One April 2024 paper published in the Journal of the American Medical Association found that a sample of notes on misinformation about Covid-19 vaccines "were accurate, cited moderate and high-credibility sources, and were attached to posts viewed hundreds of millions of times".
But the authors did not study the notes' impact on users.
Meanwhile in a survey of notes posted on November 5 -- US election day -- Cornell University digital harm researcher Alexios Mantzarlis found that just 29 percent of "fact-checkable" tweets for which notes were suggested in fact displayed a note rated as helpful.

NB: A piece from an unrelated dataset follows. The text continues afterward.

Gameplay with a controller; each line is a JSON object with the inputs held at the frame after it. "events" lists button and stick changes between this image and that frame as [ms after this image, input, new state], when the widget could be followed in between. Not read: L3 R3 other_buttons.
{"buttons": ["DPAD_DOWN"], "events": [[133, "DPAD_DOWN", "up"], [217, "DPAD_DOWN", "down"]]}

"If Community Notes had an impact on election information quality on X, it was marginal at best," Mantzarlis wrote in an article for the Poynter Institute.
- What could come next? -
Some experts AFP spoke to were confident that Community Notes could improve information quality on Meta platforms.
"Community notes as such is a very, very effective tool in content moderation if applied in an equitable way, we can see that on Wikimedia or Wikipedia," said Katja Munoz of the Berlin-based think-tank DGAP.
Nevertheless, "the crowd may say something correct, but there can also be ill-intentioned people who are there to spread disinformation," said Christine Balaguer, a professor at France's Institut Mines-Telecom who studies the phenomenon.
Eliminating fact-checking could set Meta up for a clash with the European Union if it expands the model outside the United States.
The bloc's Digital Services Act encourages platforms to fight misinformation with tools including professional fact-checkers.
Zuckerberg's move "is a major shock" that "announces the clashes that the tech platforms are going to be having with EU regulation in general", Munoz said.
In his statement, Zuckerberg said fact-checking had been "a program intended to inform (that) too often became a tool to censor".
"Fact-checkers weren't censors," said Bill Adair, a professor of journalism and public policy at Duke University and co-founder of the International Fact-Checking Network (IFCN).
Those working with Meta "were signatories of a code of principles that requires they be transparent and nonpartisan", he noted.
IFCN chief Angie Drobnic Holan also defended fact-checkers' work, writing on X that Zuckerberg had faced "extreme political pressure from a new administration and its supporters".
Trump said Tuesday that Meta's move had "probably" been in response to his threats against the company and Zuckerberg.